LIVE REPORT: Sparks | The Quietus

LIVE REPORT: Sparks

At last week's set at the Hollywood Forever cemetery's Masonic Hall, Ned Raggett finds Ron and Russell Mael's pared down set-up provides a refreshing take on some familiar songs

There is something so fundamentally perfect about seeing Sparks in Hollywood, in a cozily-sized venue with cryptoreligious and mystical significance in its architecture thanks to the Freemason connection, itself next to and part of a cemetery where Rudolph Valentino, among many others, lies buried.

Not that Ron and his brother Russell had suddenly taken a turn for the self-seriously gothic, but in the same way that their acolyte Morrissey clearly appreciates ‘old-time’ Hollywood, however defined, the Maels have made a forty year-plus career out of surreal juxtapositions, theatricality and some of the funniest, sharpest lyrics in popular music. Why NOT a cemetery?
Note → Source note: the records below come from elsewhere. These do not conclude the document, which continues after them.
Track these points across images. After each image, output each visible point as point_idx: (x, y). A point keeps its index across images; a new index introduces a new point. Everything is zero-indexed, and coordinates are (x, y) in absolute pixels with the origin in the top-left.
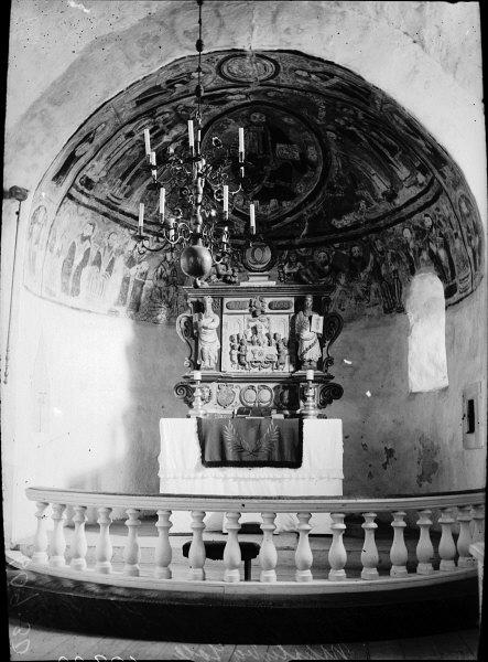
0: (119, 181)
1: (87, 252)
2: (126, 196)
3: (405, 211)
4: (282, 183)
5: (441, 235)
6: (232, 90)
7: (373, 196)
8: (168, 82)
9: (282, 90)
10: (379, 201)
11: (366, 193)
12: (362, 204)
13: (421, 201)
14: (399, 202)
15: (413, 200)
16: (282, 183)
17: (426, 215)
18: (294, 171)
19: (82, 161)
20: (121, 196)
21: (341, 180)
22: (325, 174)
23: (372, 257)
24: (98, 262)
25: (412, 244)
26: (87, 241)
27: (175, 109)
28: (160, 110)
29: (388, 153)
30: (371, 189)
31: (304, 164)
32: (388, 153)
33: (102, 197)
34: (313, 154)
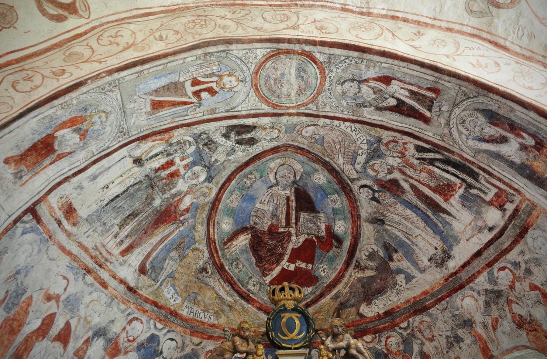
0: (116, 229)
1: (49, 320)
2: (125, 252)
3: (464, 276)
4: (303, 265)
5: (533, 288)
6: (266, 121)
7: (415, 264)
8: (195, 82)
9: (321, 121)
10: (422, 271)
11: (405, 264)
12: (400, 279)
13: (490, 253)
14: (453, 265)
15: (478, 254)
16: (303, 265)
17: (503, 269)
18: (318, 251)
19: (63, 167)
20: (116, 252)
21: (372, 256)
22: (352, 252)
23: (416, 348)
24: (64, 337)
25: (478, 318)
26: (53, 302)
27: (197, 137)
28: (178, 135)
29: (438, 198)
30: (410, 255)
31: (332, 239)
32: (438, 198)
33: (88, 243)
34: (341, 227)
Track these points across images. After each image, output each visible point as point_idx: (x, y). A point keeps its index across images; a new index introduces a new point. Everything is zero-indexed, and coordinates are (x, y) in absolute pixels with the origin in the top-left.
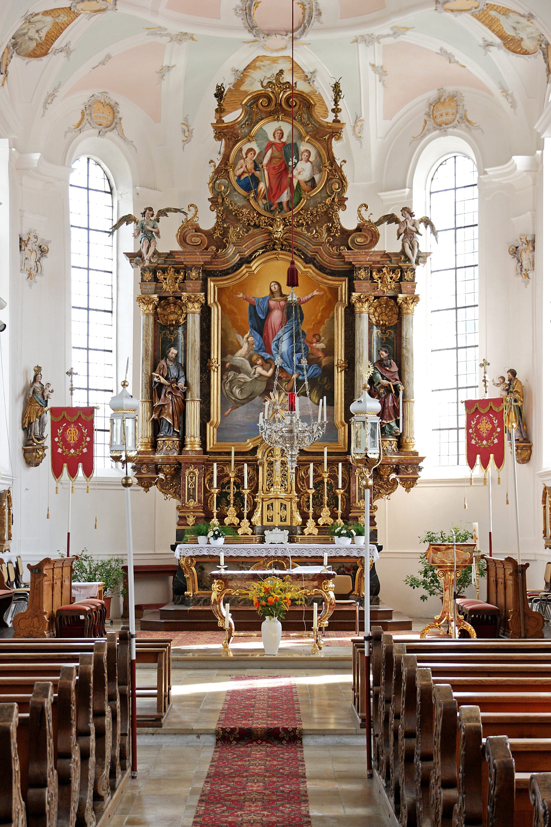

But it also highlighted the ability of Sparks to perhaps make any venue work, now that they’re over half a year into their Two Hands One Mouth tour. Performing for the first time strictly as the core duo, they’re using the opportunity to create a career retrospective without falling victim to gassy remembrances between songs, ignoring the present to dwell in the past and otherwise indulging in lazy nostalgia. Then again, leave it to a band that killed the whole ‘play a beloved album all the way through’ approach by doing that for every album they’d recorded back in London in 2008 to avoid the cozy way through things.

While the show was part of the overall spillover from Coachella as any number of bands put in some extra live work between the two weekends, more than a few people there doubtless felt that the monster festival was the add-on to this event instead, with the range of fans running from grizzled veterans from the early seventies on to younger enthusiasts born over a decade and more after their big UK splash in the glam days, bespeaking the kind of hyper-enthusiasm that makes some fans commit for life to them. Yet it’s likely that the youngest people in the room were the Maels themselves, given that a pair of guys in the mid- to late-sixties gave a performance that took songs from all over the years and made everything feel like it was just written the other day.

A large part of it was down to Russell’s irrepressible energy and the not inconsiderable fact that he can still nail his falsetto moments throughout a show; if it’s not quite the heights of the past, it’s only a difference by the very slightest of degrees. Prowling the stage with his microphone, bouncing and twirling, throwing looks and twinkling his eyes, it was a mix of the polished professional and the guy who still can’t believe his luck, getting to do all this to a paying crowd hanging on every word. As the antithesis of the kind of wearying, old-before-their-time mellowness in a lot of indie rock that’s returned from the seventies, it remains a delight to behold in full flight.

But Ron, as always, is the underrated secret weapon, his seemingly stone face and still demeanour onstage behind his trusty keyboard hiding not only the songwriting talent that drives the duo but also his own sense of understated performance. Many years now into his slicked-back hair/pencil moustache/glasses stage fashion approach, seeming somewhere between Walt Disney and John Waters, his own moments of dramatic gesture in miniature – a sudden smile and mouthing of a song’s lyrics, a turn of his head to another angle of the audience – can mean more than an entire concert’s worth of showboating antics or clowning.

The Two Hands One Mouth live album setlist and approach was mostly replicated for the performance, but a couple of nods to their hometown heyday in the early eighties surfaced. Among them was a beautiful version of ‘Angst In My Pants’ that played up the subtle melancholy in the original to the full without losing its overall spirit. With the emphasis being totally on melody and lyric over the sometimes brawling and punching rhythms that have underscored most of the band’s work from the start, hearing both long term favorites as ‘At Home, At Work, At Play’, ‘When Do I Get To Sing "My Way"?’ and the inevitable ‘This Town Ain’t Big Enough For The Both Of Us’ as well as newer standouts like ‘Dick Around’ was an exercise almost in catching oneself when a bassline or a drum hit failed to appear.

But the end result is freeing; not better than the familiar takes and approaches, simply different. Its apotheosis came with the encore, thanks to the astonishing reworkings of ‘The Number One Song In Heaven’ and ‘Beat The Clock’, turned into stately electronic shimmers that felt closer to a self-consciously beautiful take on late-seventies Suicide. Topped off with the new song ‘Two Hands One Mouth’ itself, Russell happily playing up the barely concealed sauciness of the lyrics to the full, it made for a stellar conclusion.

All this and Ron did his patented Ron dance – you have to see it to understand it – as well as busting out a beret when doing a performance as Ingmar Bergman. May these brothers continue for as long as they are able.